*Request*: Report all lines in the records that hold the string "through".

*Extracted data entries*:
+ + + + +
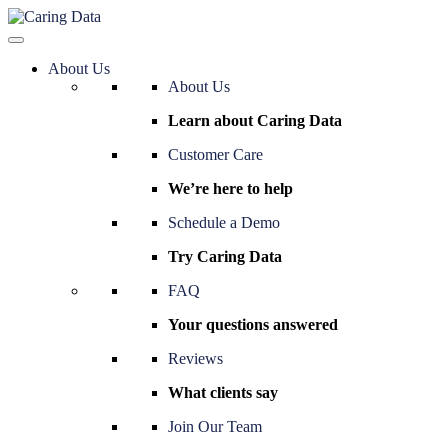
About Us
About Us
Learn about Caring Data
Customer Care
We’re here to help
Schedule a Demo
Try Caring Data
FAQ
Your questions answered
Reviews
What clients say
Join Our Team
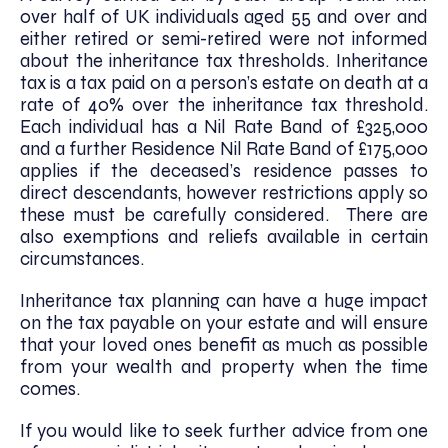
over half of UK individuals aged 55 and over and
either retired or semi-retired were not informed
about the inheritance tax thresholds. Inheritance
tax is a tax paid on a person’s estate on death at a
rate of 40% over the inheritance tax threshold.
Each individual has a Nil Rate Band of £325,000
and a further Residence Nil Rate Band of £175,000
applies if the deceased’s residence passes to
direct descendants, however restrictions apply so
these must be carefully considered. There are
also exemptions and reliefs available in certain
circumstances.
Inheritance tax planning can have a huge impact
on the tax payable on your estate and will ensure
that your loved ones benefit as much as possible
from your wealth and property when the time
comes.
If you would like to seek further advice from one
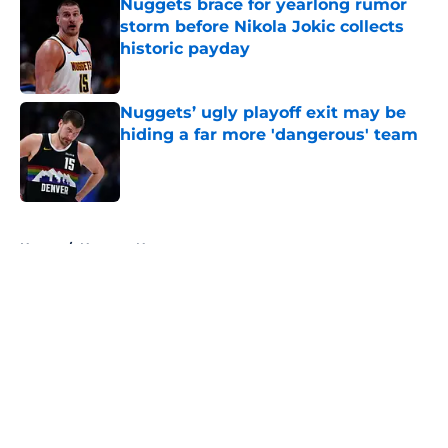
Nuggets brace for yearlong rumor
storm before Nikola Jokic collects
historic payday
Published by on Invalid Date
Nuggets’ ugly playoff exit may be
hiding a far more 'dangerous' team
Published by on Invalid Date
5 related articles loaded
Home
/
Nuggets News
About
Openings
Contact
Our 300+ Sites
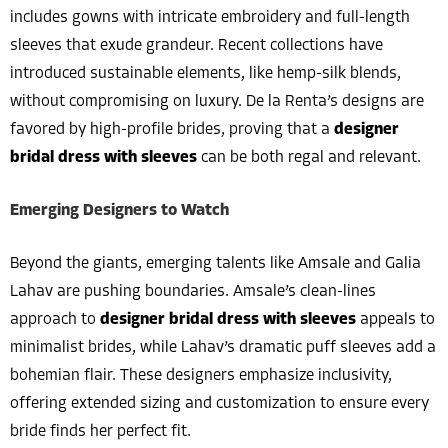
includes gowns with intricate embroidery and full-length
sleeves that exude grandeur. Recent collections have
introduced sustainable elements, like hemp-silk blends,
without compromising on luxury. De la Renta’s designs are
favored by high-profile brides, proving that a
designer
bridal dress with sleeves
can be both regal and relevant.
Emerging Designers to Watch
Beyond the giants, emerging talents like Amsale and Galia
Lahav are pushing boundaries. Amsale’s clean-lines
approach to
designer bridal dress with sleeves
appeals to
minimalist brides, while Lahav’s dramatic puff sleeves add a
bohemian flair. These designers emphasize inclusivity,
offering extended sizing and customization to ensure every
bride finds her perfect fit.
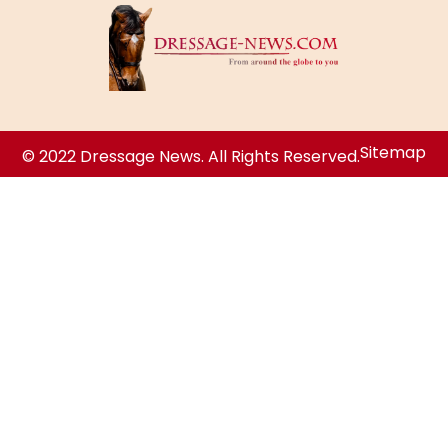
Sitemap
© 2022 Dressage News. All Rights Reserved.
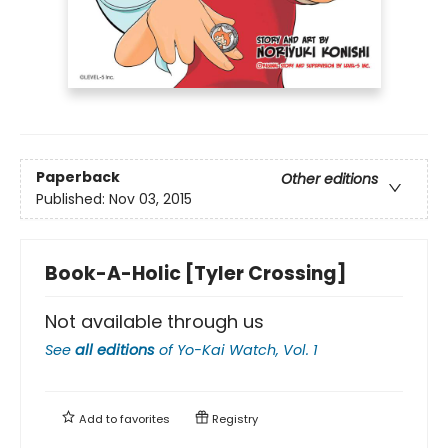
Paperback
Other editions
Published:
Nov 03, 2015
Book-A-Holic [Tyler Crossing]
Not available through us
See
all editions
of
Yo-Kai Watch, Vol. 1
Add to
favorites
Registry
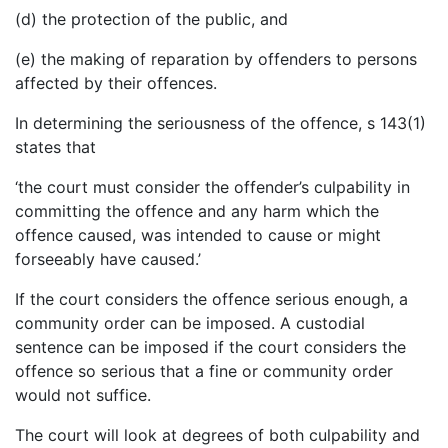
(d) the protection of the public, and
(e) the making of reparation by offenders to persons
affected by their offences.
In determining the seriousness of the offence, s 143(1)
states that
‘the court must consider the offender’s culpability in
committing the offence and any harm which the
offence caused, was intended to cause or might
forseeably have caused.’
If the court considers the offence serious enough, a
community order can be imposed. A custodial
sentence can be imposed if the court considers the
offence so serious that a fine or community order
would not suffice.
The court will look at degrees of both culpability and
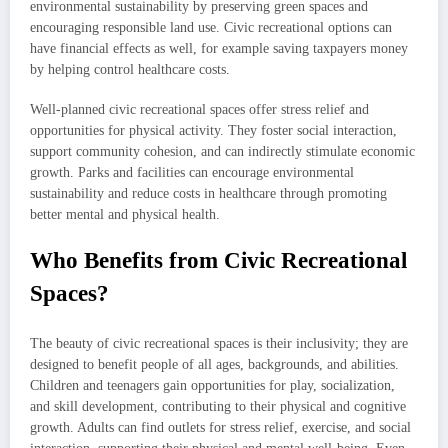
environmental sustainability by preserving green spaces and
encouraging responsible land use. Civic recreational options can
have financial effects as well, for example saving taxpayers money
by helping control healthcare costs.
Well-planned civic recreational spaces offer stress relief and
opportunities for physical activity. They foster social interaction,
support community cohesion, and can indirectly stimulate economic
growth. Parks and facilities can encourage environmental
sustainability and reduce costs in healthcare through promoting
better mental and physical health.
Who Benefits from Civic Recreational
Spaces?
The beauty of civic recreational spaces is their inclusivity; they are
designed to benefit people of all ages, backgrounds, and abilities.
Children and teenagers gain opportunities for play, socialization,
and skill development, contributing to their physical and cognitive
growth. Adults can find outlets for stress relief, exercise, and social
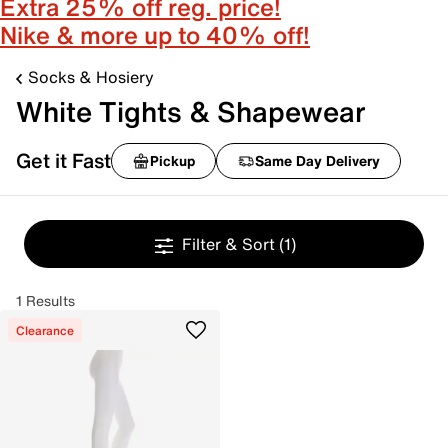
Extra 25% off reg. price!
Nike & more up to 40% off!
Socks & Hosiery
White Tights & Shapewear
Get it Fast
Pickup
Same Day Delivery
Filter & Sort
(1)
1 Results
Clearance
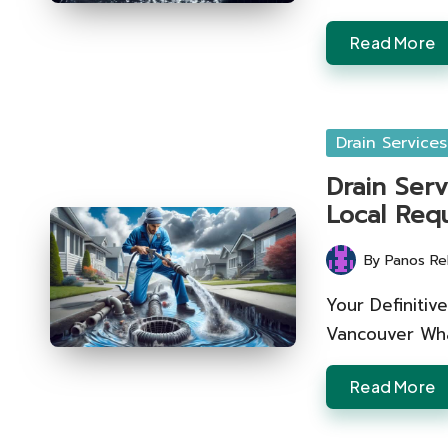
Read More
Posted
Drain Services
in
Drain Serv
Local Req
By
Panos Re
Posted
by
Your Definitiv
Vancouver Wha
Read More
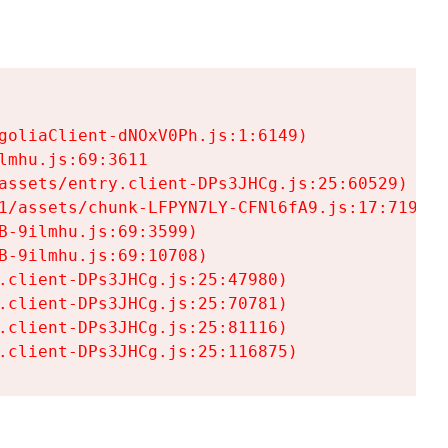
goliaClient-dNOxV0Ph.js:1:6149)

mhu.js:69:3611

assets/entry.client-DPs3JHCg.js:25:60529)

1/assets/chunk-LFPYN7LY-CFNl6fA9.js:17:7197)

-9ilmhu.js:69:3599)

-9ilmhu.js:69:10708)

.client-DPs3JHCg.js:25:47980)

.client-DPs3JHCg.js:25:70781)

.client-DPs3JHCg.js:25:81116)

.client-DPs3JHCg.js:25:116875)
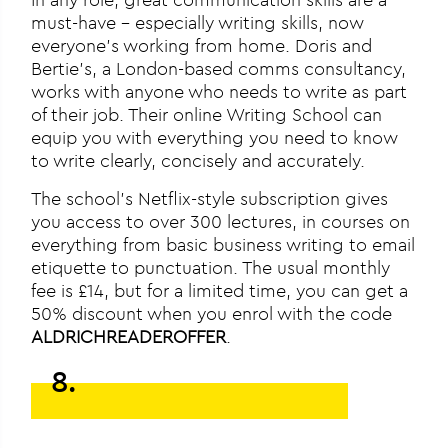
must-have – especially writing skills, now
everyone’s working from home. Doris and
Bertie’s, a London-based comms consultancy,
works with anyone who needs to write as part
of their job. Their online Writing School can
equip you with everything you need to know
to write clearly, concisely and accurately.
The school’s Netflix-style subscription gives
you access to over 300 lectures, in courses on
everything from basic business writing to email
etiquette to punctuation. The usual monthly
fee is £14, but for a limited time, you can get a
50% discount when you enrol with the code
ALDRICHREADEROFFER
.
8.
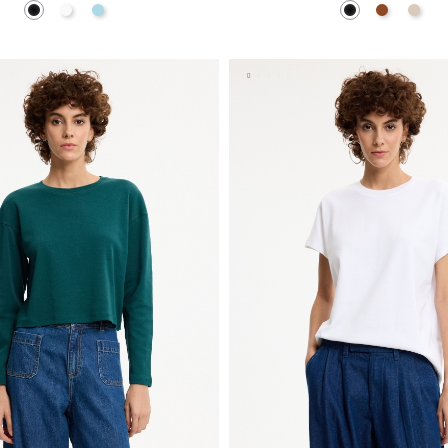
Black
White
Light Blue
Black
Brown
Off W
ADD TO SHOPPING BAG
ADD TO SHOPPING 
S
M
L
S
M
L
XL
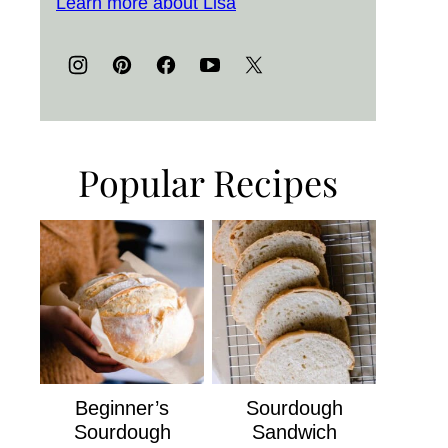
Learn more about Lisa
Popular Recipes
Beginner’s
Sourdough
Sourdough
Sandwich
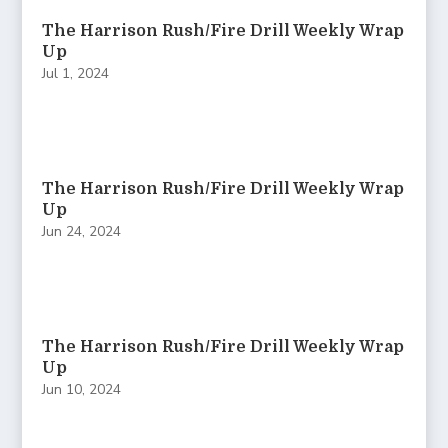
The Harrison Rush/Fire Drill Weekly Wrap
Up
Jul 1, 2024
The Harrison Rush/Fire Drill Weekly Wrap
Up
Jun 24, 2024
The Harrison Rush/Fire Drill Weekly Wrap
Up
Jun 10, 2024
+ + + + +
*Solution to this problem*:
Not available through us
sustainability and reduce costs in healthcare through promoting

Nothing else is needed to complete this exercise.